Pet Shop Boys in Köln Schnell erwischt von der Liebe

Köln · Im Kölner Palladium gingen die Pet Shop Boys am Sonntagabend zusammen mit rund 4000 Fans auf Zeitreise und begeisterten ihre Fans mit zahlreichen Klassikern und einer gewohnt tollen Lightshow.

 Die Pet Shop Boys in Köln.

Die Pet Shop Boys in Köln.

Foto: Thomas Brill

1985 ist das Jahr, in dem in der Bundesrepublik erstmals Smogalarm ausgelöst wird. Ein sommersprossiger Rotschopf aus Leimen gewinnt mit gerade Mal 17 Jahren Wimbledon. Und zwei Briten landen mit einem Lied, das von jungen Londonerinnen aus dem West End und jungen Londonern aus dem East End handelt, beim zweiten Anlauf einen Welterfolg. Inzwischen wird der Grad der Umweltverschmutzung in Feinstaub gemessen, während Boris Becker auf ewig der Typ mit der Besenkammernummer bleiben wird. Aber wenn im Palladium am Sonntagabend das gerappte Intro “Sometimes you're better off dead. There's a gun in your hand and it's pointing at your head” erklingt, fühlt sich das keineswegs so an, als seien 31 Jahre vergangen.

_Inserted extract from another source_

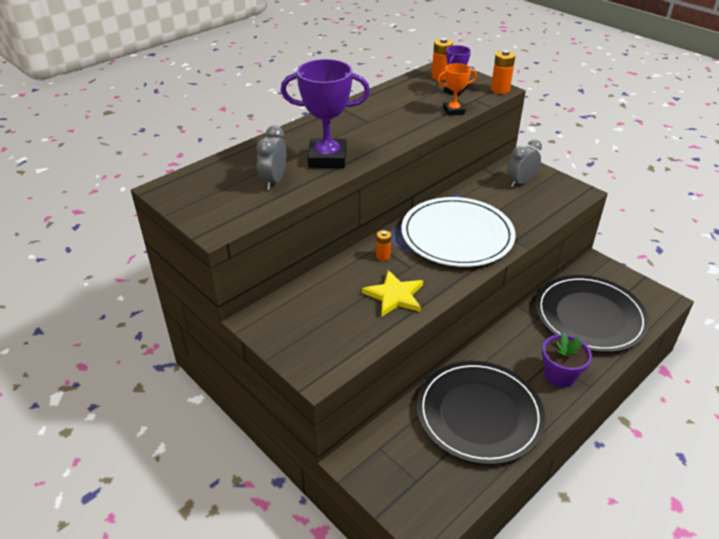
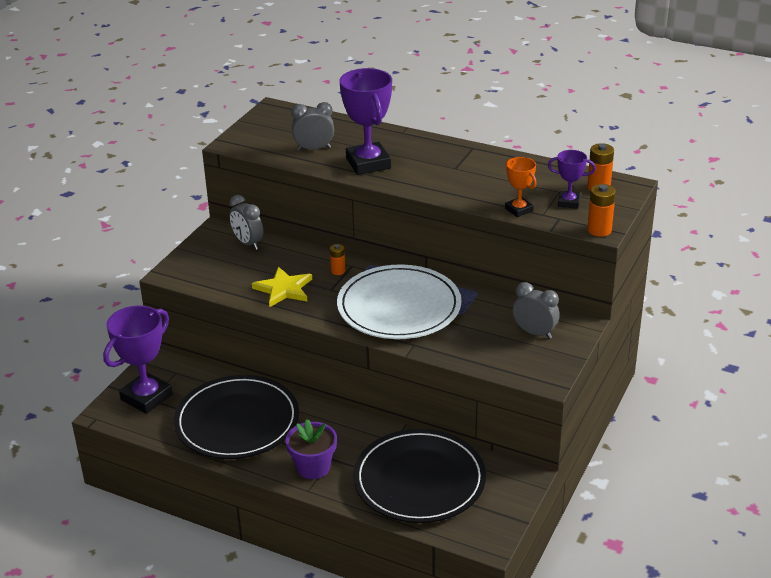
camera: 70 degrees right, 5 degrees down
(297, 303) = (248, 243): none -> grey clock
(412, 483) = (146, 397): none -> purple trophy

Die aktuelle Tour der Pet Shop Boys – nach dem umjubelten Auftakt in Leipzig war Köln die zweite Station – gerät zum Triumph. Auch die einstige Fabrikhalle im rechtsrheinischen Stadtteil Mülheim ist komplett ausverkauft. Neil Tennant (62) und Chris Lowe (57) gelten als bisher erfolgreichstes Popduo in der Musik-Geschichte und können es sich deshalb auch locker erlauben ihre „West End Girls“ schon an zweiter Stelle direkt nach dem einleitenden „Inner Sanctum“ ins Rennen zu schicken. 4000 Fans finden das klasse. Klasse ist auch die Lightshow mit ihren bunten Lasern, Kreisen und Würfeln, die dreidimensional durch den Raum schweben und an Rubik´s Cube erinnern. Auch der Zauberwürfel zählt zu den Errungenschaften der 1980er.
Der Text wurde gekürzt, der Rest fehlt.